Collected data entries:
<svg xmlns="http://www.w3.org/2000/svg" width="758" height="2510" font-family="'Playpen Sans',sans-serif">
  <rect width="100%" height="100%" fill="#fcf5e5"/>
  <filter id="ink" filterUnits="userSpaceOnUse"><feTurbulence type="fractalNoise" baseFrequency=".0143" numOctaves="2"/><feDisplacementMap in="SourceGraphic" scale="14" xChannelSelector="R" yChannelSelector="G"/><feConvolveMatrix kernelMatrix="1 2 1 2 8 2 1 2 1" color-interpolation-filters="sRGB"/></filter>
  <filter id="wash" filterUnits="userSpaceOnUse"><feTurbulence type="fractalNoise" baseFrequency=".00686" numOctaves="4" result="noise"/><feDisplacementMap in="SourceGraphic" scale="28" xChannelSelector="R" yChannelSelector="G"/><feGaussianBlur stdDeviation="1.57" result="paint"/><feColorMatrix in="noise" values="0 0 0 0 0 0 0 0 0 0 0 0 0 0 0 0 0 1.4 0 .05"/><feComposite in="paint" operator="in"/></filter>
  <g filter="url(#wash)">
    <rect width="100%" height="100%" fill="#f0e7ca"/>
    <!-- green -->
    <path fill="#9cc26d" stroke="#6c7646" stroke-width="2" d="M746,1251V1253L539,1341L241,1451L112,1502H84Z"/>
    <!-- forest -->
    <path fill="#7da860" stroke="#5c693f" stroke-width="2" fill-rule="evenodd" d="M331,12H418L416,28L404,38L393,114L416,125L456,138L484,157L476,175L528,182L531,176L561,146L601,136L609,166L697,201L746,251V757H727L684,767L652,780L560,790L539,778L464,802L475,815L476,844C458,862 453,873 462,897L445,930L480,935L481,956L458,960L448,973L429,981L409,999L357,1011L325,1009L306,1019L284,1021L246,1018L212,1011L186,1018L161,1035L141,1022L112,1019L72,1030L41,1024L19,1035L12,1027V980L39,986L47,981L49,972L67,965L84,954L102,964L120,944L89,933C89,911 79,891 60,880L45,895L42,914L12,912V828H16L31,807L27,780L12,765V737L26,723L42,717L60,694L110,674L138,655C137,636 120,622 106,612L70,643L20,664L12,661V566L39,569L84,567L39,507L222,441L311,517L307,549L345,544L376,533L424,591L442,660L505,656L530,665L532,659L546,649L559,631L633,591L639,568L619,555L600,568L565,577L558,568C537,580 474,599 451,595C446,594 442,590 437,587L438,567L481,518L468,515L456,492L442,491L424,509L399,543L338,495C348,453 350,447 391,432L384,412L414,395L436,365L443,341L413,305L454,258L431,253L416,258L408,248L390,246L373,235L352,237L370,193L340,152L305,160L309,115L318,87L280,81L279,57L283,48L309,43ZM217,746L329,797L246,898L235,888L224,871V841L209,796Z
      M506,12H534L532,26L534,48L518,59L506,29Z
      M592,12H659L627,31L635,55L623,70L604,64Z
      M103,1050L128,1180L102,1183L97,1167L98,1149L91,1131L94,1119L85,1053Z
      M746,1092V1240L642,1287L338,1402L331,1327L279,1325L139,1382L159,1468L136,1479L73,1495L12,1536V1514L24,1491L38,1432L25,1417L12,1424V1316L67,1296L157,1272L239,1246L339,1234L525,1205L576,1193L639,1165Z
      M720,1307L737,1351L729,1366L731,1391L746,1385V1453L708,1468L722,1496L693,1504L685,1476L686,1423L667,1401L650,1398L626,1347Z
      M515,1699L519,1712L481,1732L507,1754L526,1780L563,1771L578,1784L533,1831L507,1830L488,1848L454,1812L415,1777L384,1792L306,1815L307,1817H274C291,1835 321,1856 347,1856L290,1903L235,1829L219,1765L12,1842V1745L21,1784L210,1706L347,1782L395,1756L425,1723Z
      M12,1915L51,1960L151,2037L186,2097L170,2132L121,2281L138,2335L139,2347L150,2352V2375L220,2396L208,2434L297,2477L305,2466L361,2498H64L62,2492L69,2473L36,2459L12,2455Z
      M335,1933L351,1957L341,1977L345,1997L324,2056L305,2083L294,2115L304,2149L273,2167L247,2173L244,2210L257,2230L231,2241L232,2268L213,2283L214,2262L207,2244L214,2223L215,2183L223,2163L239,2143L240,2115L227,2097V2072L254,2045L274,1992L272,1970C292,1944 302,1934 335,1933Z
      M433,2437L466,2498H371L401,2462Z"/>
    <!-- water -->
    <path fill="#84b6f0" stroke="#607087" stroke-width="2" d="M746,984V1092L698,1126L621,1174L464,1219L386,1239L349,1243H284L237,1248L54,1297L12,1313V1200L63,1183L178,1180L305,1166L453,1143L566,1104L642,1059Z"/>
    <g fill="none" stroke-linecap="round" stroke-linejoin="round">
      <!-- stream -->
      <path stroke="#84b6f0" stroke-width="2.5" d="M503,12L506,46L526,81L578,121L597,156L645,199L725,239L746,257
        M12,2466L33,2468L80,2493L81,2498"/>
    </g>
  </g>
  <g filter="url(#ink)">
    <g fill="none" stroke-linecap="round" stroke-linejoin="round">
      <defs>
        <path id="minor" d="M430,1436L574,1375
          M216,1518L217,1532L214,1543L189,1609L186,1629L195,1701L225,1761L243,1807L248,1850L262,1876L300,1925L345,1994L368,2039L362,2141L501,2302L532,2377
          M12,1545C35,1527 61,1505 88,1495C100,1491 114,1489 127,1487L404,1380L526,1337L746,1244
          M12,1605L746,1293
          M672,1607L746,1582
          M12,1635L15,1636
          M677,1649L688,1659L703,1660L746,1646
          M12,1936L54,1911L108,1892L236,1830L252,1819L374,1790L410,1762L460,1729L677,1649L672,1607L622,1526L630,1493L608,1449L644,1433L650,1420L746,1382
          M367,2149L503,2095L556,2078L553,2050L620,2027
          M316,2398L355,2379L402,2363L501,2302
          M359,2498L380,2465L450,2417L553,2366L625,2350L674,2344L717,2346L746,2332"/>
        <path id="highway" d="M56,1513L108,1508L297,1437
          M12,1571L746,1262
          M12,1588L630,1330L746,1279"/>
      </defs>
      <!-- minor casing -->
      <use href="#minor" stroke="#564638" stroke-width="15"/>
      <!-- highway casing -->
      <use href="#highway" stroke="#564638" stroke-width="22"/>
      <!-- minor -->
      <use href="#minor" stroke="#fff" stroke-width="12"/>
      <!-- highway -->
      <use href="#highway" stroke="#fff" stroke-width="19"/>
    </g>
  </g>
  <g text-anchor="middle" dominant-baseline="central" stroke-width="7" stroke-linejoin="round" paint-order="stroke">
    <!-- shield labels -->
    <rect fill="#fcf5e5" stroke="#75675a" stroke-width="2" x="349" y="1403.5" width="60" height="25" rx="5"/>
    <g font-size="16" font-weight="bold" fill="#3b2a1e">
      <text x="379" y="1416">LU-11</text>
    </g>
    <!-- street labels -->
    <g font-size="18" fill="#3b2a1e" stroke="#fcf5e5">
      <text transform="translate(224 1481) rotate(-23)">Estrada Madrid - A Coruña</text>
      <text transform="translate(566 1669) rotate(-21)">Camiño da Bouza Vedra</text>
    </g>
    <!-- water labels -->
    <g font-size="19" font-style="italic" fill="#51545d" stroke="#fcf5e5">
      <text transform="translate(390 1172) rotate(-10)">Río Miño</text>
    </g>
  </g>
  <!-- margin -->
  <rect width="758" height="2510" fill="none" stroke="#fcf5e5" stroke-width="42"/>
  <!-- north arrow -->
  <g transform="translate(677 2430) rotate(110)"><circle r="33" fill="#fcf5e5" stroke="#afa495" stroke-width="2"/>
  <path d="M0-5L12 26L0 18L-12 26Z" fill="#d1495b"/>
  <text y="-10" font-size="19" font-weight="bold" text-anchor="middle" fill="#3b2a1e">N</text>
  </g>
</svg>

- **ASSIGNMENT**: Examine the records above and state the number of lines that include "type", with no further text.

- **REPLY**: 2